There are three plays, one being an adaptation of the novel Mr Pye for radio, one a children's play never produced or published about a revolt of some of the animals on Noah's ark, and The Wit to Woo, a romantic comedy which received such disastrous notices when it was produced that Peake suffered a nervous breakdown.

The written work mostly has an unfinished quality, and gives the impression that Peake tended to get bored in the realisation of a good idea; this is perhaps particularly obvious in the plays. The Wit to Woo has a plot reminiscent of Joe Orton, in which a young man fakes suicide in order to show the woman he loves that he is serious; he then pretends to be his own cousin - forceful and brash where he himself is shy - to woo her again. It has a wonderful moment when the undertakers realise that the person they have come to bury is alive, and demand that he kill himself so that they won't have been wasting their time.

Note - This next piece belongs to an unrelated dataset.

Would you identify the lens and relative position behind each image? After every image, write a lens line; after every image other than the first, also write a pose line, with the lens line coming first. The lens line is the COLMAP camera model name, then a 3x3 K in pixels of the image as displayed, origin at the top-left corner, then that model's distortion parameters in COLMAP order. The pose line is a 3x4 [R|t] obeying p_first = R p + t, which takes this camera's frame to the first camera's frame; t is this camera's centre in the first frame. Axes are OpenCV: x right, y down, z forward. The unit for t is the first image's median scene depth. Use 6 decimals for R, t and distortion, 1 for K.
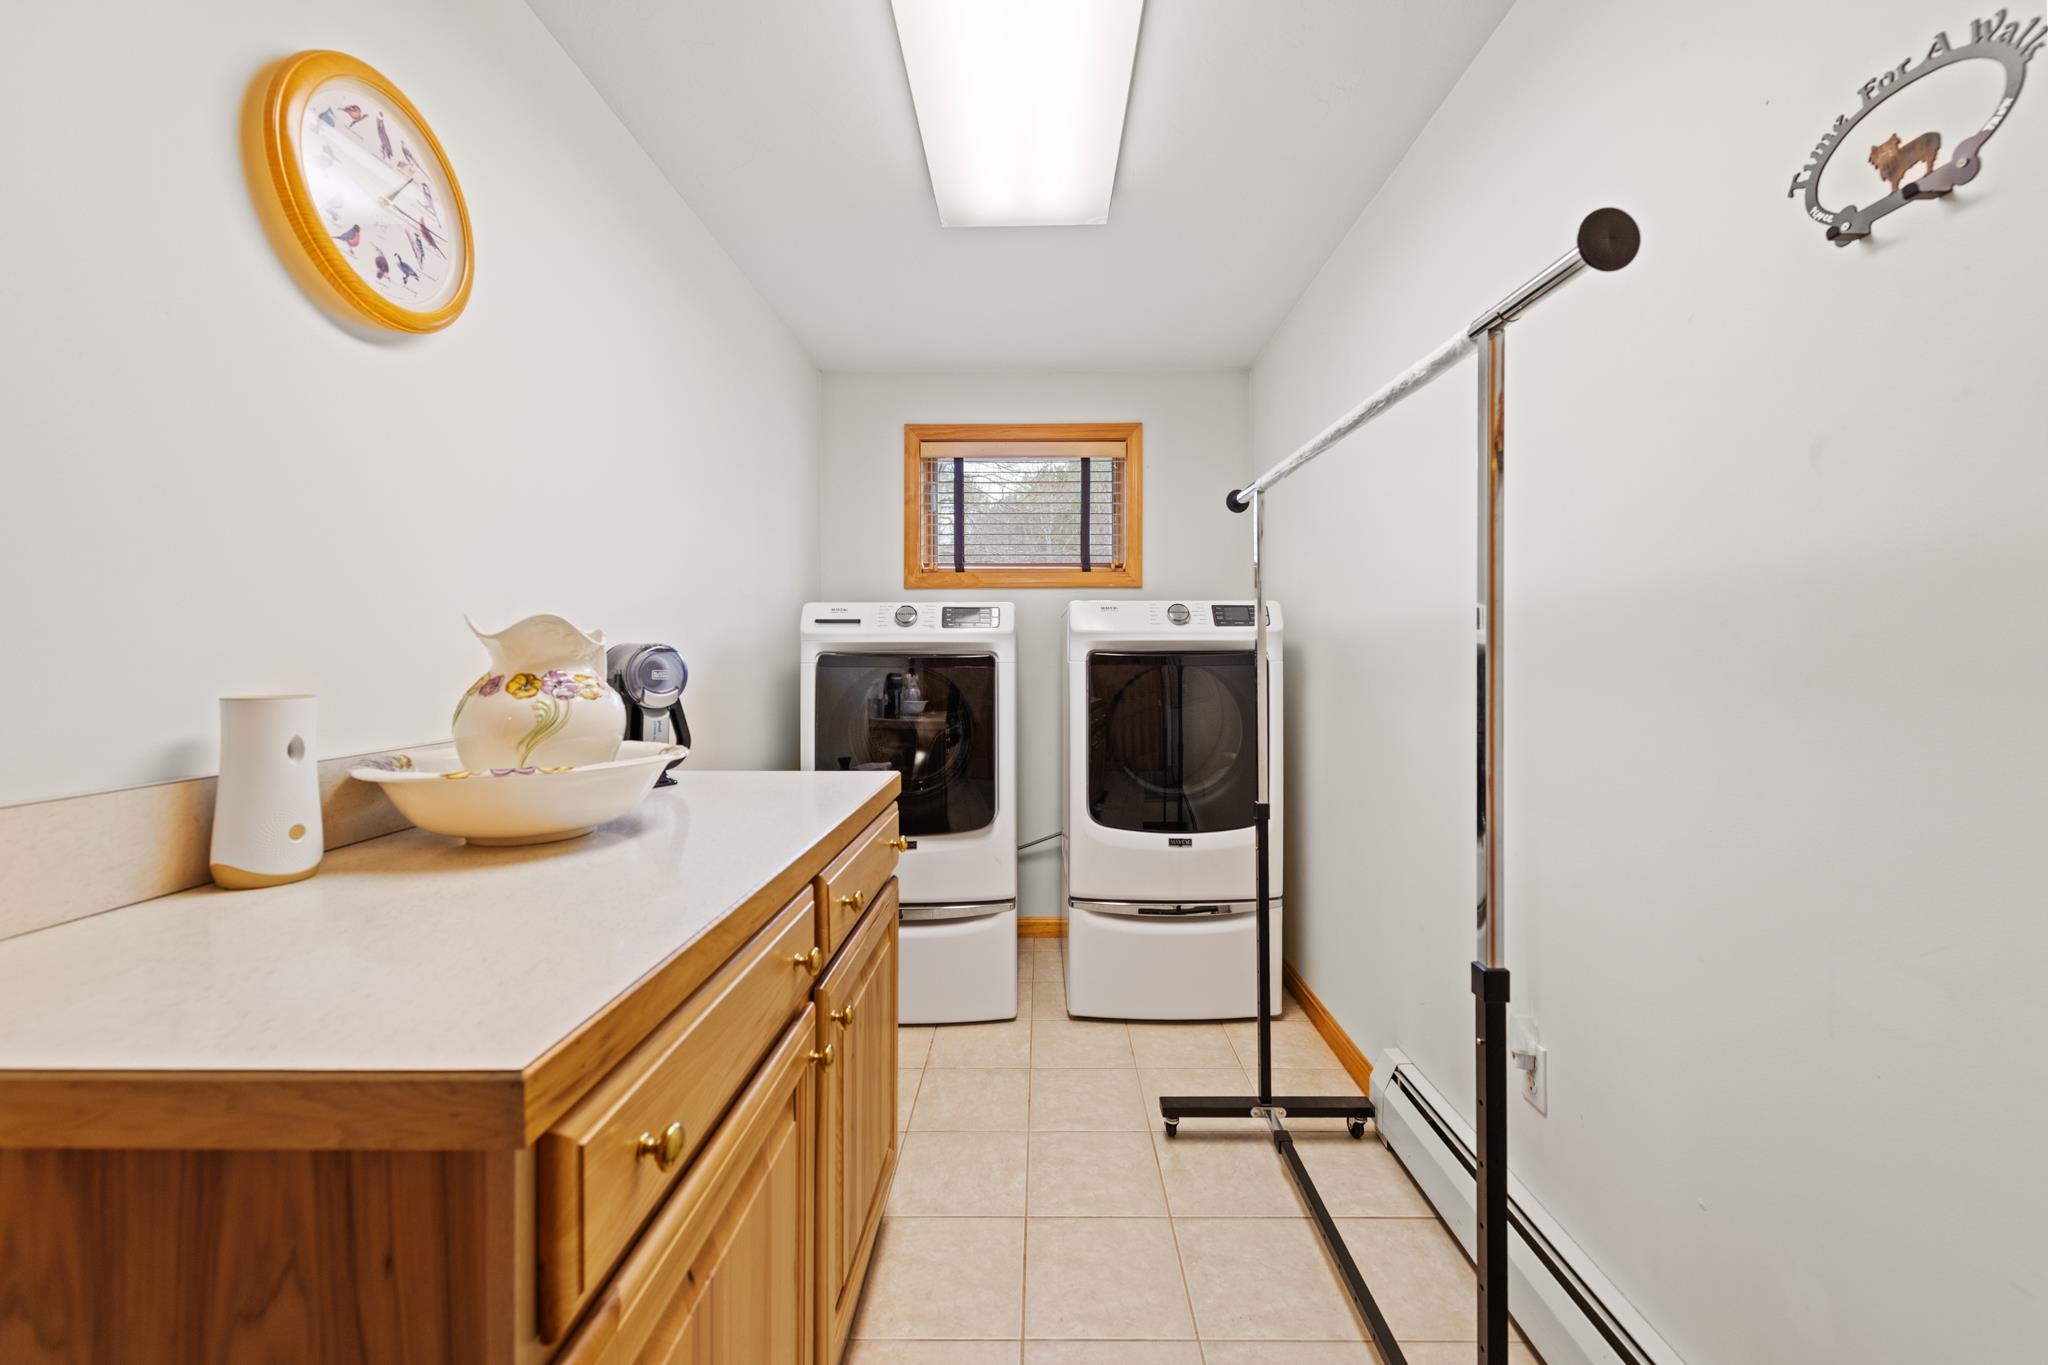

However, it is marred by three problems: discontinuities in plotting; a tendency to fall into awkward and artificial verse; and surreal interruptions (such as a head poking in at a window to ask "Is this Cloudyfold?"). This sort of play works better when it is more naturalistic, because otherwise it tends to become heavy handed rather than witty. The idea is good, but the play could have done with at least one more draft. The same is true of Noah's Ark, which would probably benefit from having the first act cut entirely.

Unless the Gormenghast trilogy has turned you into a real Peake fan, this collection will not seem to be terribly good; but to anyone who enjoyed that series and wants to know more about Peake and his work, it will be fascinating. It also has a very good biographical introduction, by John Watney.